Prime Minister David Cameron is on air speaking to the BBC. He has said the Islamic State is a “perversion of a great religion”. Isil, he said, is “an appalling, barborous regime that is a perversion of Islam”.
“I wish the BBC would stop calling it Islamic State because it’s not an Islamic State. What it is is an appalling, barbarous regime.
“It is a perversion of the religion of Islam and many Muslims listening to this programme will recoil every time they hear that words Islamic State.”
Tunisian authorities say they believe the gunman had accomplices who helped set up the shooting spree. A major international investigation is underway and more than 600 British police will also work on the case.
Speaking on BBC’s Radio 4 just now, Tunisia’s ambassador to the UK Nabil Ammar has said the attack reminded him of WW2. “Our blood is now mixed for the second time,” he said. He said that the inquiry into the attack is still going on into how the terrorist was able to carry out the attack.
He added: “This can happen in every part of the world, no one is safe from that… This is not a justification, it’s just to remind that this can happen everywhere.”
Writing exclusively for The Telegraph, the Prime Minister has said Britain is “united in shock and in grief” following the deaths of at least 38 tourists after a gun and grenade rampage by Isil militant Seifeddine Rezgui.
Mr Sayed said Thomas Cook had arranged for 1,100 guests that wanted to come back early over the last 72 hours.
Thousands of tourists have arrived back in the UK from Tunisia in the wake of Friday’s attack in the resort of Sousse. Holiday firms have put on extra flights for people wishing to return back to Britain since the attack. Salman Sayed, Thomas Cook’s UK managing director, told BBC Radio 4’s Today show the company offered its condolences to the families affected by the tragedy.

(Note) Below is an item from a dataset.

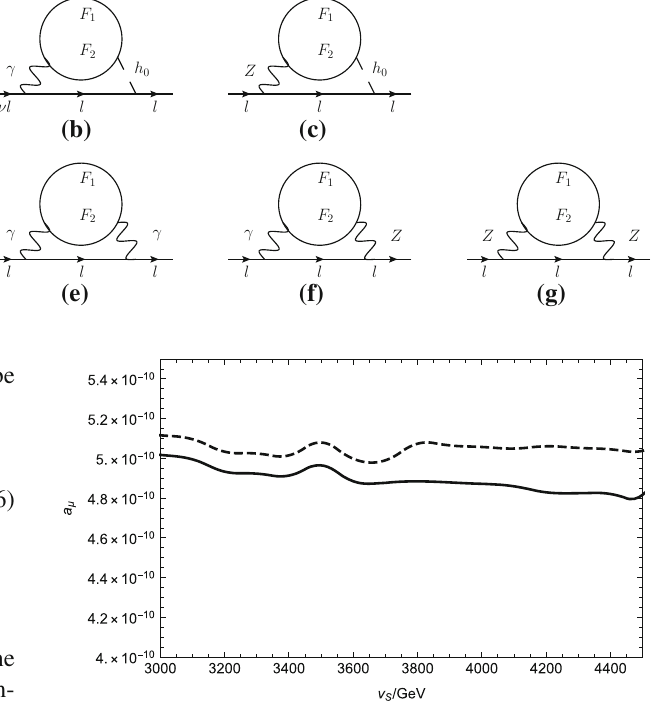
Fig. 4 a μ versus v S . The solid (dashed) line corresponds to the result with M 2 = 1000 ( 1200 ) GeV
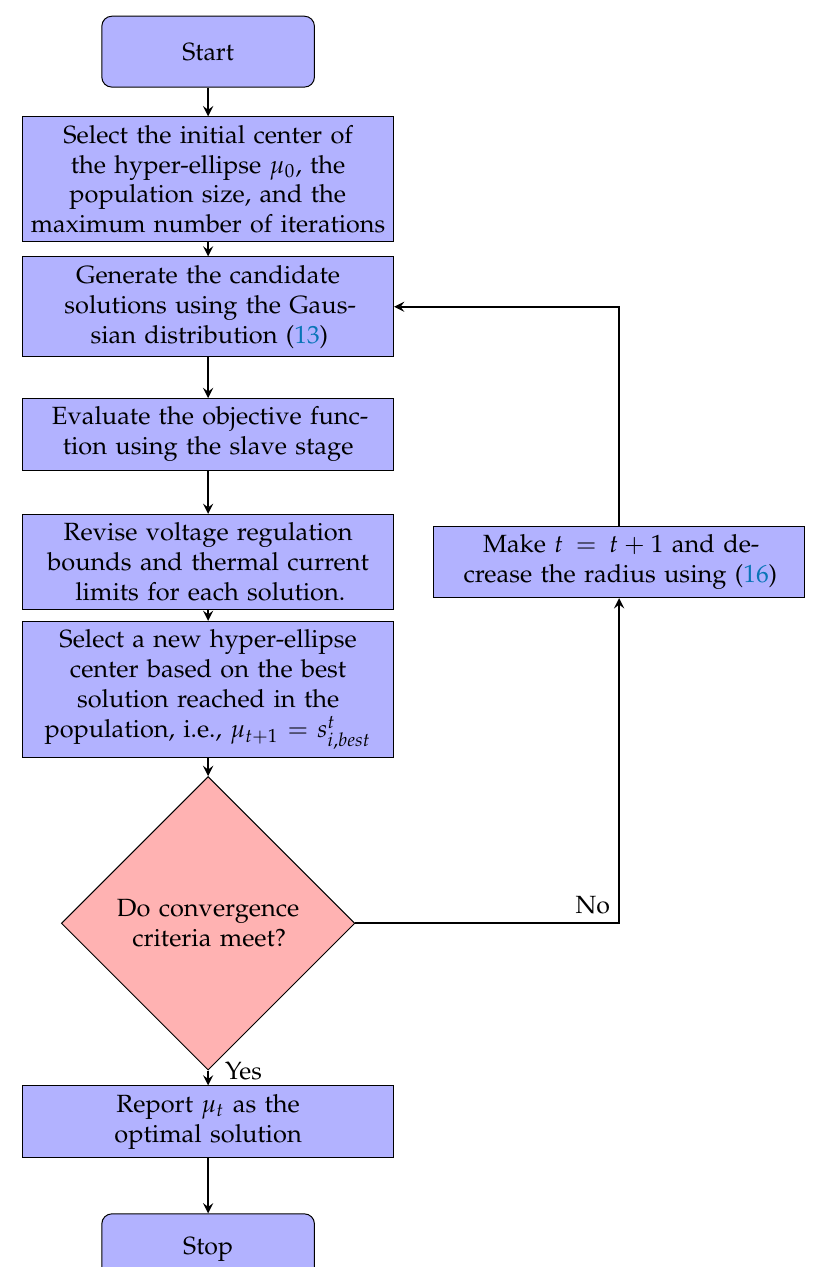
Figure 1. Flow chart for the discrete version of the vortex search algorithm [31].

Later today, ministers from Britain, France and Germany will visit the seaside Riu Imperial Marhaba Hotel south of Tunis, where the killings took place.

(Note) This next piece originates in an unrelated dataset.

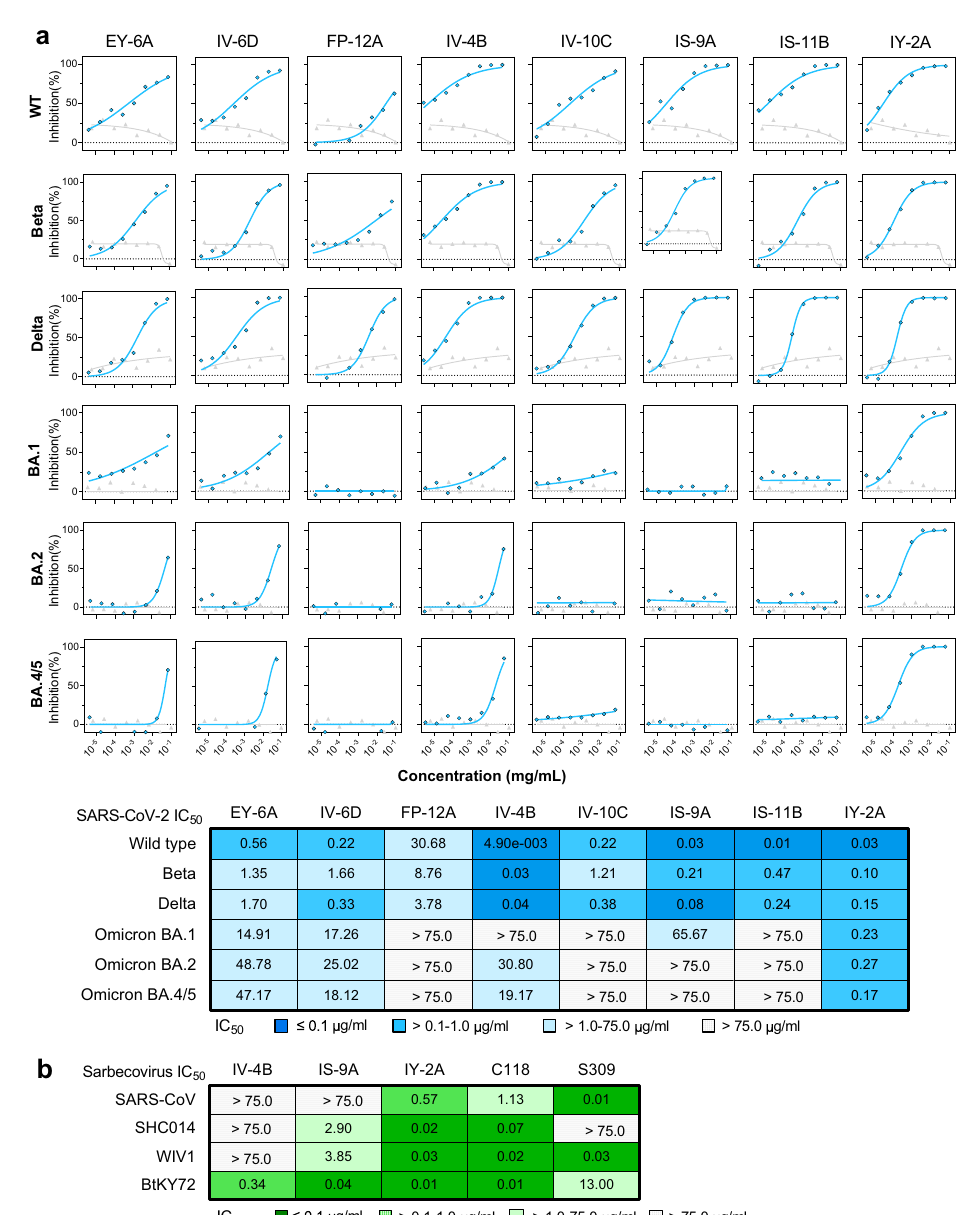
higher the potency, the darker the color. b Neutralization potencies of class 4 antibodies using a pseudovirus-based assay of SARS-CoV and sarbecoviruses. C118 (class4)andS309(class3)areanti-RBDmAbsandareincludedascontrols.TheIC 50 values are summarized for each antibody, with each box colored accordingly. Source data are provided as a Source Data fi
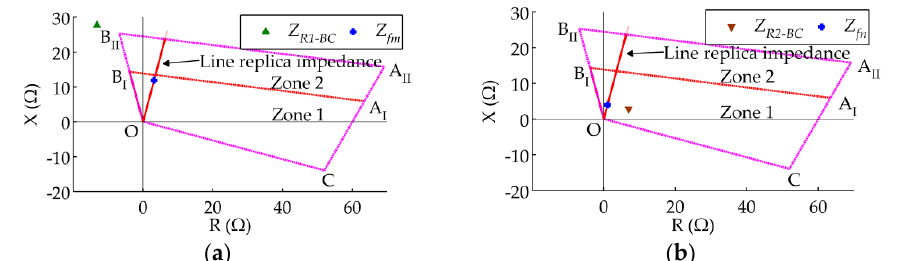
Figure 9. Measured impedances of the BC elements in R1 and R2: ( a ) Measured impedance of the BC element in R1; ( b ) Measured impedance of the BC element in R2.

Good morning. We will resume our live coverage with this report from the Press Association about Britons on holiday near Sousse who have vowed to “keep calm and carry on”. Vicky Aspinall, 26, and her sister Beth, 19, and their partners Rick Roche and Lee Murrell were in the air en route to a week’s holiday as the drama was unfolding. The two couples, from Norwich, are staying at the Sentido Rosa Beach hotel in Skanes, just 10 miles from Sousse, the scene of the terrorist attack. They and other guests are determined to enjoy their holiday.
Mr Roche described how they gradually became aware of the terrible events. He said: “We landed and turned our phones on and Beth had a missed call and a text from her dad saying ‘Is everyone OK?”‘ Vicky said: “We didn’t know what had happened. Other people were being told that because of an ‘incident’ they needed to get on a different coach. “No-one mentioned terrorism. We thought it was a problem with our hotel.” Once they were on the coach everyone’s phones started going off and the full picture began to emerge. Beth said: “A woman a few rows in front of us told us there had been a terror attack and seven people had been killed. Fifteen minutes later it had gone up to 27:” Mr Roche, who works in security, said: “We had no idea how close it was to our hotel. We didn’t think much about it to start with – Tunisia’s a big place.” Vicky said: “We realised it was quite close when we saw lots of armed police at the roundabout as we were dropping people from the affected hotels to a different location. Beth, who is on her first holiday without her parents, said: “Everyone at home was really stressed and worried. Dad asked ‘Have you reached your hotel yet?’ I thought he was just being over-protective.” As the true horror began to emerge, with Mr Roche’s mother providing him with the facts from watching the news at home, family members were asking if the group were going to go home. Insurance worker Vicky said: “The short answer to that was no! We didn’t see the point – what had happened had already happened. “If we’d been in that hotel we would have gone home, but we’re here, we’re in the best position to make decisions.”